Scalable data summarization on big data
- 1.9k Downloads
Across different scientific domains, engineering disciplines, and application scenarios, increasingly, users have to deal with large-scale, diverse, feature-rich, and high-resolution data sets that allow for data-intensive decision-making. The so-called big data challenge is making a profound transformation in computing. Big data not only refers to data sets that are large in size, but also covers data sets that are complex in structures, high dimensional, distributed, and heterogeneous. An effective framework when working with big data is through data summaries, such as different sampling methods, histograms, sketches and synopses, low-rank subspace approximation, dimensionality reduction techniques, etc. Instead of operating on complex and large raw data directly, these tools enable the execution of various data analytics tasks through appropriate and carefully constructed summaries, which improve their efficiency and scalability. Though some of these topics have been well studied in the past, the big data phenomena opens doors for interesting new research. These challenges include, but are not limited to, how to quantify the accuracy and efficiency trade-off when summarizing big data in massively parallel and distributed environments, how to summarize features in complex heterogeneous data, how to address IO and system issues in a summarization process, how to reduce communication cost when building a summary for a large data set stored in a cluster of commodity machines (such as a key-value store), how to dynamically maintain a summary in an incremental fashion under arbitrary arrivals of new data. As a result, answering the big data challenge through scalable data summarization is becoming of paramount importance.
This special section of the Distributed and Parallel Databases (DAPD) features a strong collection of five papers, selected from 12 submissions, representing recent advances in summarizing big data. These works present novel techniques for IO-sampling, building various kinds of summaries in parallel environments, and summary-based parallel query processing and online aggregation.
The first paper presents a unified framework for building an \(\ell _0\)-sampler, which is is to sample near-uniformly from the support set of a dynamic multiset. This problem has a variety of applications within data analysis, computational geometry and graph algorithms. This paper has provided rigorous analyses for initiating and building \(\ell _0\)-samplers in the proposed framework, and empirically studied different \(\ell _0\)-sampling algorithms under the proposed framework.

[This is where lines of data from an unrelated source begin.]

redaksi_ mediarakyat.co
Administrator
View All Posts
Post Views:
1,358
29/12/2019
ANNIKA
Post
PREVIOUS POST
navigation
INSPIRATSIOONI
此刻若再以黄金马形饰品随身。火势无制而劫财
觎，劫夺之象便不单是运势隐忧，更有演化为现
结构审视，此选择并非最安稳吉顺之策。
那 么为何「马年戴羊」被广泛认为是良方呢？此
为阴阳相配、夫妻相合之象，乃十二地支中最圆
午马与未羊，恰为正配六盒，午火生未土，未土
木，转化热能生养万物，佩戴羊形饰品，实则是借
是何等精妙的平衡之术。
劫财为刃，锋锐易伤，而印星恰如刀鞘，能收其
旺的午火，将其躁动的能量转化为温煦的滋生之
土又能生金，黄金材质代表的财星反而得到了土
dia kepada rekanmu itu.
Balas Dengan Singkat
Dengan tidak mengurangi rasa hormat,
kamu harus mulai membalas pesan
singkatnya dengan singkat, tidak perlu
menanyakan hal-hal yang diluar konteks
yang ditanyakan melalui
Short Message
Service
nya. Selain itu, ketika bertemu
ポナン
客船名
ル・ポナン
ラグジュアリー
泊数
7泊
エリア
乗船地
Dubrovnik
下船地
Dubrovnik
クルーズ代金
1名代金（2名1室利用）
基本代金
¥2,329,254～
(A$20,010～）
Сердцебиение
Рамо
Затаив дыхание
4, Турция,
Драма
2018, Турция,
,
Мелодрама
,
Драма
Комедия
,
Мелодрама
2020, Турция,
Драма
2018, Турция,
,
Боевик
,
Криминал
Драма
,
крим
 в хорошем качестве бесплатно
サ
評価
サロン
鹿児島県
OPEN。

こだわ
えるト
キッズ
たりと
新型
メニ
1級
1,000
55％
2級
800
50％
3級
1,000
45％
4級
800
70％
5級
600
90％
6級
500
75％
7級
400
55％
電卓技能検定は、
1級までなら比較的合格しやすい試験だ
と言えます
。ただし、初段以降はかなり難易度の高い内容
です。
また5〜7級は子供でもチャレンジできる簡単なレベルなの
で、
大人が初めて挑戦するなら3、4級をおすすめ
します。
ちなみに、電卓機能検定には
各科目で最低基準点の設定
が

The second paper presents the PF-OLA framework for efficient implementations of parallel online aggregations. Online aggregation provides estimates to the final result of a computation during the actual processing. The user can stop the computation as soon as the estimate is accurate enough, typically early in the execution. This allows for the interactive data exploration of the largest datasets. This paper introduces the PF-OLA framework for parallel online aggregation in which the estimation virtually does not incur any overhead on top of the actual execution.
The third paper studies how to conduct principal component analysis (PCA) in parallel. PCA is a well known technique for dimensionality reduction and feature extraction for large high dimensional data. This work extends a previous sequential method to a highly parallel algorithm that can compute PCA in one pass on a large data set based on summarization matrices. They also study how to integrate the algorithm with a DBMS; their solution is based on a combination of parallel data set summarization via user-defined aggregations and calling the MKL parallel variant of the LAPACK library to solve singular value decomposition in RAM.
The fourth paper investigates how to build entity-based summarization for web search results in efficient and scalable fashion using MapReduce. An useful technique to achieve advanced exploration to exploit the availability of structured (and semantic) data in Web search is to enrich it with entity mining over the full contents of the search results. This paper considers a general scenario of providing such services as meta-services (that is, layered over systems that support keywords search) without a-priori indexing of the underlying document collection(s). They show how to make such service feasible for large data using MapReduce.
The fifth paper presents efficient algorithms for executing set similarity join on large probabilistic data in MapReduce. Set similarity is a useful summary operator. However, set similarity join over two large data sets is expensive, especially in working with large probabilistic data. This paper examines various parallel methods in executing set similarity joins over such data in MapReduce and shows interesting results in improving the scalability and performance over the baseline method.
We would like to thank all of the authors who submitted papers to this special section for their high-quality contributions. We also thank the referees for their generous help and valuable suggestions. We are grateful to Professor Divyakant Agrawal and Amit P. Sheth, the Editor-in-Chiefs of DAPD, for their strong support for this special section.